Cette affection de l’âme, savoir, la représentation d’une chose singulière, en tant qu’elle est dans l’âme, à l’exclusion de toute autre représentation, se nomme admiration ; quand elle est excitée en nous par un objet que nous redoutons, on la nomme consternation ; parce qu’alors cette affection attache notre âme avec une telle force qu’elle est incapable de penser à d’autres objets, qui cependant pourraient la délivrer du mal qu’elle craint. Quand l’objet de notre admiration c’est la prudence de quelque personne, ou son industrie, ou choses semblables, on donne à ce sentiment le nom de vénération, parce qu’il nous détermine à considérer la personne que nous admirons comme très supérieure à nous. D’autres fois il prend le nom d’horreur, si c’est la colère ou la haine d’un homme qui excite notre admiration. Enfin, quand il nous arrive d’admirer la prudence ou l’industrie d’une personne aimée, l’amour alors s’en augmente (par la Propos. 12) ; et cet amour, accompagné d’admiration ou de vénération, nous l’appelons dévotion. On peut concevoir de la même façon que la haine, l’espérance, la sécurité, et d’autres affections encore, se trouvent unies à l’admiration ; et par conséquent il nous serait aisé de déduire de cette analyse un nombre de passions plus grand qu’il n’y a de mots reçus pour les exprimer, ce qui fait bien voir que les noms des passions ont été formés d’après l’usage vulgaire bien plus que d’après une analyse approfondie.
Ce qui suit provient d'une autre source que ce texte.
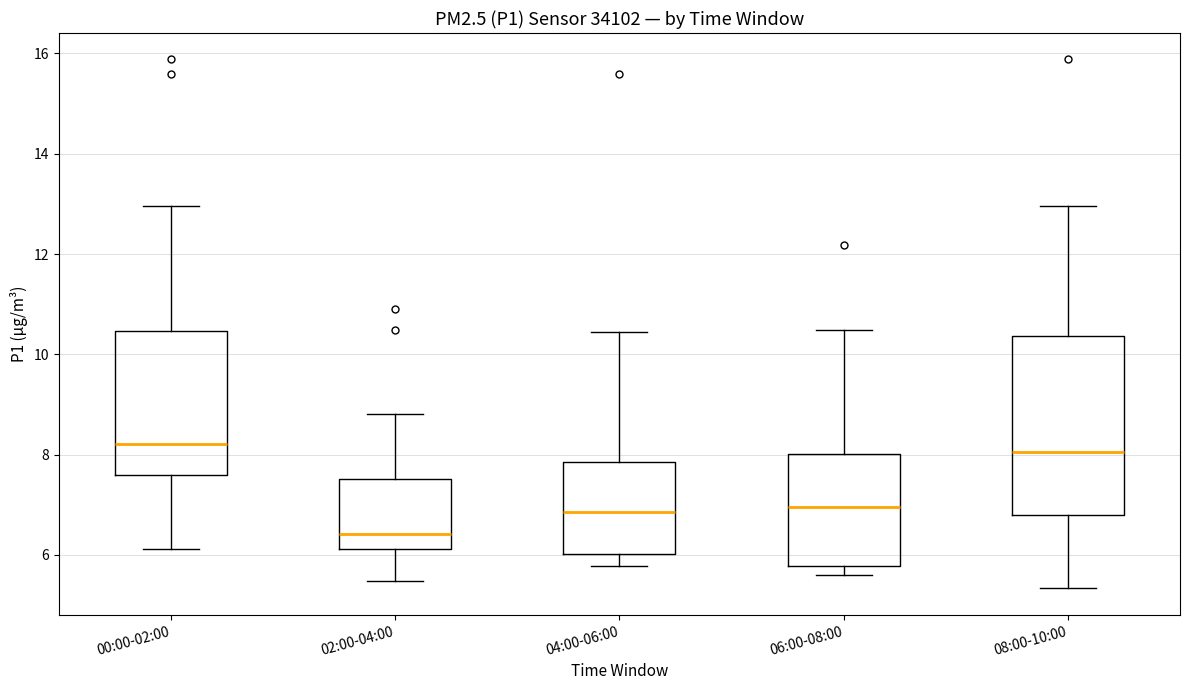

Which box is the tallest, from its lower edge to its upper edge?

08:00-10:00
A l’admiration s’oppose le mépris, dont la cause est pourtant le plus souvent que nous sommes déterminés, quand nous voyons quelqu’un admirer, aimer, craindre un certain objet, ou quand cet objet nous paraît au premier aspect semblable à ceux que nous admirons, que nous aimons, que nous craignons (par la Propos. 15 avec son coroll. et la Propos. 27) , nous sommes, dis-je, déterminés à l’admirer, à l’aimer, à le craindre. Mais s’il arrive que la présence de cet objet ou qu’un examen plus attentif nous force de reconnaître en lui l’absence de tout ce qui pouvait exciter notre admiration, notre amour, notre crainte, l’âme alors se trouve déterminée par la présence même de cet objet à penser beaucoup plus aux qualités qu’il ne possède pas qu’à celles qu’il possède ; tandis qu’elle est accoutumée, à l’aspect d’un objet présent, à remarquer surtout les qualités qui sont en lui. De même que la dévotion provient de l’admiration qu’on a pour un objet aimé, la dérision a sa source dans le mépris d’une personne qu’on hait ou qu’on redoute ; et le dédain naît du mépris de la sottise, comme la vénération naît de l’admiration de la prudence. Enfin l’on peut concevoir l’union de l’amour, de l’espérance, de la gloire et des autres passions avec le mépris, et en déduire une foule de passions nouvelles qui n’ont pas reçu de l’usage des noms particuliers.